To implement blockchain successfully, you need a system that rewards innovation and supports teams of individuals who work together to address any issues. Integrating DevOps and security fosters stronger application security throughout the software development life cycle and helps with blockchain development efforts as well.

The shift-left philosophy and the push for automation are DevOps principles that also will serve you well with blockchain. Integrating security earlier in the life cycle—shifting left—and incorporating automated security testing and security bug tracking are essential. The blockchain network needs to be tested for performance and latency, which will vary depending on the size of the network, the expected transaction size, the consensus protocol used and the associated required latencies. It is also important to determine whether the integrity of the network and the shared blockchain ledger is maintained while testing throughput.

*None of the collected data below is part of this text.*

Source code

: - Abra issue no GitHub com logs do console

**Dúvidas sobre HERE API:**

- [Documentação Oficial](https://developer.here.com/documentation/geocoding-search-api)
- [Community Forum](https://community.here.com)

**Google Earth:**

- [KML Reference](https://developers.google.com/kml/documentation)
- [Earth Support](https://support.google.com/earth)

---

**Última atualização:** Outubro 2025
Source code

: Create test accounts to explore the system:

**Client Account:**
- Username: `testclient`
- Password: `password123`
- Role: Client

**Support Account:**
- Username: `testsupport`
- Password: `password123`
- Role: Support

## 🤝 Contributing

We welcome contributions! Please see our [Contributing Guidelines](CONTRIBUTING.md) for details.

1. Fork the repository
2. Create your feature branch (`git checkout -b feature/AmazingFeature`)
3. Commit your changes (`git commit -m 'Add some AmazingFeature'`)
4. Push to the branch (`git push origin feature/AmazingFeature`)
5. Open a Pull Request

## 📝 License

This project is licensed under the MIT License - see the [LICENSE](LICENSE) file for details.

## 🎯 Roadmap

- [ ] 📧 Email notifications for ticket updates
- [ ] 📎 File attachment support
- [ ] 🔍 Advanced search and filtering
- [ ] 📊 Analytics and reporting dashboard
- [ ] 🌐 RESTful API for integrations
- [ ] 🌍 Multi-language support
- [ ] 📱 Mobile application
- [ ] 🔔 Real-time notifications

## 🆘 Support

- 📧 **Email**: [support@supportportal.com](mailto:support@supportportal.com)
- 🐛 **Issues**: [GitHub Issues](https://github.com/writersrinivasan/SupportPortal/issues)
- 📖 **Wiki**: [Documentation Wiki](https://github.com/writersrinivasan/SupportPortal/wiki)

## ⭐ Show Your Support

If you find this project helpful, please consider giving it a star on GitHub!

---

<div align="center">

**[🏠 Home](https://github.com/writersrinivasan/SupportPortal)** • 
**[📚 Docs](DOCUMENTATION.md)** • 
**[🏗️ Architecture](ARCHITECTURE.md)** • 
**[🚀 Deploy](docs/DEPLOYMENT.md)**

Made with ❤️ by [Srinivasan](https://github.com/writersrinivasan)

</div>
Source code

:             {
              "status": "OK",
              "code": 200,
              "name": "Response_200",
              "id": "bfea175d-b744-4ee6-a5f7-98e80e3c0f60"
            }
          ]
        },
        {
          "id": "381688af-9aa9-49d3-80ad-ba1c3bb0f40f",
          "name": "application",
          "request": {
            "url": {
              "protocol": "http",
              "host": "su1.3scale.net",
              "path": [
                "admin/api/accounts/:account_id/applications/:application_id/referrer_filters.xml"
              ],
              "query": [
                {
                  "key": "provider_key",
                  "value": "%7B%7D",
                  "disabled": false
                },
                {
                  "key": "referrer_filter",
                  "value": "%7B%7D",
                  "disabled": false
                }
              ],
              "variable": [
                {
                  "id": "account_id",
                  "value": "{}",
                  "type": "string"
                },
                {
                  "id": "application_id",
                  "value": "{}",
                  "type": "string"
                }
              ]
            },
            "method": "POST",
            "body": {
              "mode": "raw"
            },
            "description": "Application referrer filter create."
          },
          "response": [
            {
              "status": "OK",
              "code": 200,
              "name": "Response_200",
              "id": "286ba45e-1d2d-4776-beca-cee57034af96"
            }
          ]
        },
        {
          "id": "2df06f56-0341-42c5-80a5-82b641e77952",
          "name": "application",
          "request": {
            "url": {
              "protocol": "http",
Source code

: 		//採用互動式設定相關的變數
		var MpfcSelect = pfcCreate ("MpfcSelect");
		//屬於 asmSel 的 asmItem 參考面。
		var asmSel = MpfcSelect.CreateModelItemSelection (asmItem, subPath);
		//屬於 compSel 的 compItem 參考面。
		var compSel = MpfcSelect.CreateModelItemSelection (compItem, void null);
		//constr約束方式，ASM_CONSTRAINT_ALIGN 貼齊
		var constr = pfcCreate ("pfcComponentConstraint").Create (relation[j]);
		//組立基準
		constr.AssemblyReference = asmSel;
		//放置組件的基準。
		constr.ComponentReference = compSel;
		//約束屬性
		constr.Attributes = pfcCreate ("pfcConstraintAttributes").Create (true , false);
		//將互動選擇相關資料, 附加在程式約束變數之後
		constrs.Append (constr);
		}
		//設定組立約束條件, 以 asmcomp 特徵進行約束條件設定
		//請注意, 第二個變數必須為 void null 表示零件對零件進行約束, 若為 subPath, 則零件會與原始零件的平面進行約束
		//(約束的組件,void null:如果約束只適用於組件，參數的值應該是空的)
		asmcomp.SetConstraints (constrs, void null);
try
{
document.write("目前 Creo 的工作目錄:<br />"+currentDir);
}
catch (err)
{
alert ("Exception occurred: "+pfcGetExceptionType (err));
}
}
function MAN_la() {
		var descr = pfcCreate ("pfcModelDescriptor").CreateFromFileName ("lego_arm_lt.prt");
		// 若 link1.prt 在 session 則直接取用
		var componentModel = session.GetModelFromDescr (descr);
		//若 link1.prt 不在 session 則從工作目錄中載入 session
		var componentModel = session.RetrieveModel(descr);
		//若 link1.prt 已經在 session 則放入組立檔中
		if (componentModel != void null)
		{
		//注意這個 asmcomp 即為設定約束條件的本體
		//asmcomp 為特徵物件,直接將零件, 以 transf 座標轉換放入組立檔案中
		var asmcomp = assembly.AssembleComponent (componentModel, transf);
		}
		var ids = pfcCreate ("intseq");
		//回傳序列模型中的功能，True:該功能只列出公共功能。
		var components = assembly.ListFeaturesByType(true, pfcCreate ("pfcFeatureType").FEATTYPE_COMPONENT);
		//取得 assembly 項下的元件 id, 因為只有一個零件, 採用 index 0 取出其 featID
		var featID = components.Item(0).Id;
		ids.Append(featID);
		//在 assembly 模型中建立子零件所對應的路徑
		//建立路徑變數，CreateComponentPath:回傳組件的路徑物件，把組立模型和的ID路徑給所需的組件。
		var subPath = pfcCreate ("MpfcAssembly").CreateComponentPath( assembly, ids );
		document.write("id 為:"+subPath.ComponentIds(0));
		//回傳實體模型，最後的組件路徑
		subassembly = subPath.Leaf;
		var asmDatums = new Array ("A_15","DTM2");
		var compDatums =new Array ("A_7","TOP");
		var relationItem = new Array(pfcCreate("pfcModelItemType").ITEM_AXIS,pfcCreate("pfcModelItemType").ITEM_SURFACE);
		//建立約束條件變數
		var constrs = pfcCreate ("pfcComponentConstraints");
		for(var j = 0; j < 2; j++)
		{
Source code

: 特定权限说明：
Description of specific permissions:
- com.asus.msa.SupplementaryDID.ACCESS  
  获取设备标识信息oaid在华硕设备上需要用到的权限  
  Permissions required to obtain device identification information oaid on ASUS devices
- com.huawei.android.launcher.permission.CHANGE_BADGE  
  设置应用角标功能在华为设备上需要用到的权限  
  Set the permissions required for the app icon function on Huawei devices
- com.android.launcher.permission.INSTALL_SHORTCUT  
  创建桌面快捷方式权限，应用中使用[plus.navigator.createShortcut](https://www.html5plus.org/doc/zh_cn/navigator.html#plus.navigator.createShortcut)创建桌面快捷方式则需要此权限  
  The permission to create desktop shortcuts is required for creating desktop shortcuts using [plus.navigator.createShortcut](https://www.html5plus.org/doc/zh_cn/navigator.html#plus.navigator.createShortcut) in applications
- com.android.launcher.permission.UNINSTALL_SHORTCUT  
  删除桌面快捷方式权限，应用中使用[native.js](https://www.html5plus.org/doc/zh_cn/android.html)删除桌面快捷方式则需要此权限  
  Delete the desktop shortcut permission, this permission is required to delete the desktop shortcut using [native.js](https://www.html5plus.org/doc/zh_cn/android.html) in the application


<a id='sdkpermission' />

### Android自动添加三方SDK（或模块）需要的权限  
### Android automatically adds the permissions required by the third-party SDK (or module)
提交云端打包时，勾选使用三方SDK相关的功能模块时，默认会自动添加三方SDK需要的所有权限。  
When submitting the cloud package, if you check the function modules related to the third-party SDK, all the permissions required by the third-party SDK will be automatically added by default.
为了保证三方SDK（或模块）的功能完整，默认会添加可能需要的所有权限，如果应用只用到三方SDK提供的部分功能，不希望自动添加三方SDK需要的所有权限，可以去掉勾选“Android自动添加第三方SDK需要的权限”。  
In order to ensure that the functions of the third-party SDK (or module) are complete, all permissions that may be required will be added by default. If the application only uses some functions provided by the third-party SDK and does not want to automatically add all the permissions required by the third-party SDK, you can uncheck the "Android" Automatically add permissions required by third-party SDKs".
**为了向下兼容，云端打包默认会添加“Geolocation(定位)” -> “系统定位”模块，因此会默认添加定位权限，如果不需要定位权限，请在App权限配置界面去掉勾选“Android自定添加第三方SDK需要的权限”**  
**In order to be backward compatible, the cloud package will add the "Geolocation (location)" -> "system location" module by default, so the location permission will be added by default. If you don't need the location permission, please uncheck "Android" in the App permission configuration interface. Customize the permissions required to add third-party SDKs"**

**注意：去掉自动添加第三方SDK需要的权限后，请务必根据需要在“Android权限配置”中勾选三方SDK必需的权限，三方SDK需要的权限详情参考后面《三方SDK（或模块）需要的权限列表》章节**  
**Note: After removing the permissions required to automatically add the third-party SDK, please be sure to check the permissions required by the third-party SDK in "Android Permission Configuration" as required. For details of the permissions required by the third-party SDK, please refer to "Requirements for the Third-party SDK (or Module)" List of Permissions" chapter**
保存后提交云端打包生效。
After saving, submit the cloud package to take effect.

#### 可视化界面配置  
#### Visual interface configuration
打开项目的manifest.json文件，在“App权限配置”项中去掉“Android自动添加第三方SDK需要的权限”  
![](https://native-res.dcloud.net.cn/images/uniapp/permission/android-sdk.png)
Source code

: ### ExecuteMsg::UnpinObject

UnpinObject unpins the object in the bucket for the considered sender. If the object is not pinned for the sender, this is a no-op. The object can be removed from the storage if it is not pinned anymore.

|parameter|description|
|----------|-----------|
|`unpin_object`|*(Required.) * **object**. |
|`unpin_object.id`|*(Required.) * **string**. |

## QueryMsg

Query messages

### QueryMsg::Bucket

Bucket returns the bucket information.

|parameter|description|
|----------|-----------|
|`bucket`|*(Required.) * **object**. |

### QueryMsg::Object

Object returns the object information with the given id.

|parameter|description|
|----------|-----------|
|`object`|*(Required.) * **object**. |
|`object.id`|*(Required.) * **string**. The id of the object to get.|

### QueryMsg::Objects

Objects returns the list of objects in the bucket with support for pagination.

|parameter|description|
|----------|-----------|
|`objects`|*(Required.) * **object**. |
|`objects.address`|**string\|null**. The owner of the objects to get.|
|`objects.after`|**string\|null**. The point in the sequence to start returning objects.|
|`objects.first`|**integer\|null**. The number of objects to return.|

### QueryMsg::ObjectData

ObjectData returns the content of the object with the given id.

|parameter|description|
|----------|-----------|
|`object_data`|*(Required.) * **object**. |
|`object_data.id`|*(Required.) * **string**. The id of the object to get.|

To maximize efficiency and productivity, put processes in place that allow you to consistently monitor and adjust, based on feedback. Track individual and overall security vulnerabilities, the amount of time it takes to detect them, the amount of time it takes to remediate them, and other factors relevant to application security. These metrics should be visible to every individual so that each can understand and take ownership of the appropriate elements.

Blockchain and DevOps

Blockchain technology is poised to change the way business is conducted today due to its promises such as of secure, immutable, peer-to-peer decentralized trust networks with distributed consensus, shared account ledgers and smart contracts.

These same advantages, however, introduce a host of additional considerations to blockchain-based applications and make for greater testing challenges. Not only is the change in technology significant, significant changes are also necessary from a business process standpoint. While blockchain applications will have to go through standard testing and validation, including functional testing, integration testing, security testing and performance testing, they also will require additional specialized testing for smart contracts and peer/node testing.

DevOps practices can provide great value to organizations under pressure to become more customer-centric and innovation-focused. The efficiency, quality and consistency that adopting DevOps provides is exactly what is required for traditional organizations looking to embrace the leading-edge technology known as blockchain.